For the data below, retype word for word the lines from the one containing "Le contrat de" through the one containing "کلت سواران متخلف"; drop the pictures.

Top of MATERIAL FOR THIS TASK

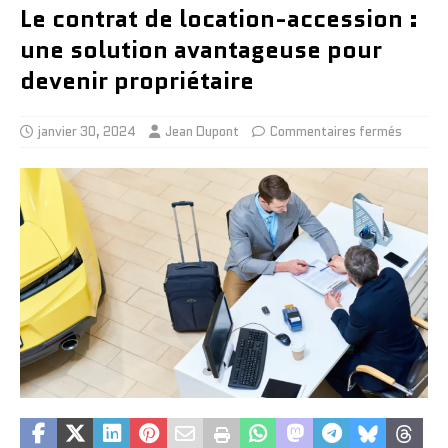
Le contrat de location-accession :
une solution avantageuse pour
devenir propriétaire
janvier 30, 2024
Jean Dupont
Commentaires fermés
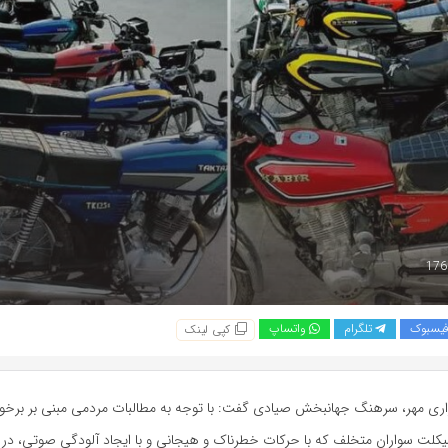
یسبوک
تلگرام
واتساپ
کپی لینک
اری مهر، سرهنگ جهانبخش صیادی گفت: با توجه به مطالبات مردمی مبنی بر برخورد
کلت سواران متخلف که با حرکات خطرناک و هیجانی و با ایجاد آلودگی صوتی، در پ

Bottom of MATERIAL FOR THIS TASK
Top of MATERIAL FOR THIS TASK

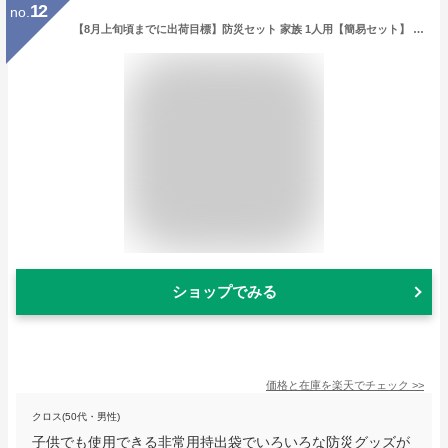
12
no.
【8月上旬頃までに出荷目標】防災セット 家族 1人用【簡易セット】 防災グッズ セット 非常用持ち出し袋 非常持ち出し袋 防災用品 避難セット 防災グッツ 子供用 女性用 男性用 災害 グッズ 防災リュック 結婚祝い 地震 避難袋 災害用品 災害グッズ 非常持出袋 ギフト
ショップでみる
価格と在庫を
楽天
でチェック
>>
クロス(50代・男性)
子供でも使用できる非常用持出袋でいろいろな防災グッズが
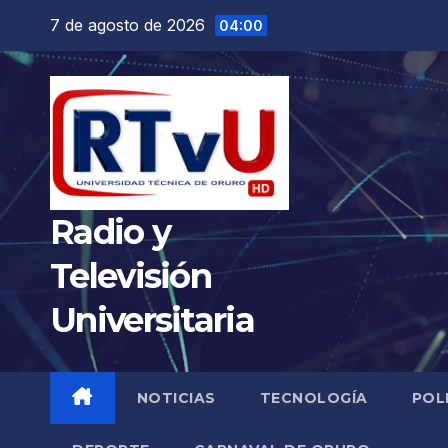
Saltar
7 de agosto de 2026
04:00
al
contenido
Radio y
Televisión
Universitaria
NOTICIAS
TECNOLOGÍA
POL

Bottom of MATERIAL FOR THIS TASK

EXERCISE RESPONSE:
Le contrat de location-accession :
une solution avantageuse pour
devenir propriétaire
janvier 30, 2024
Jean Dupont
Commentaires fermés
یسبوک
تلگرام
واتساپ
کپی لینک
اری مهر، سرهنگ جهانبخش صیادی گفت: با توجه به مطالبات مردمی مبنی بر برخورد
کلت سواران متخلف که با حرکات خطرناک و هیجانی و با ایجاد آلودگی صوتی، در پ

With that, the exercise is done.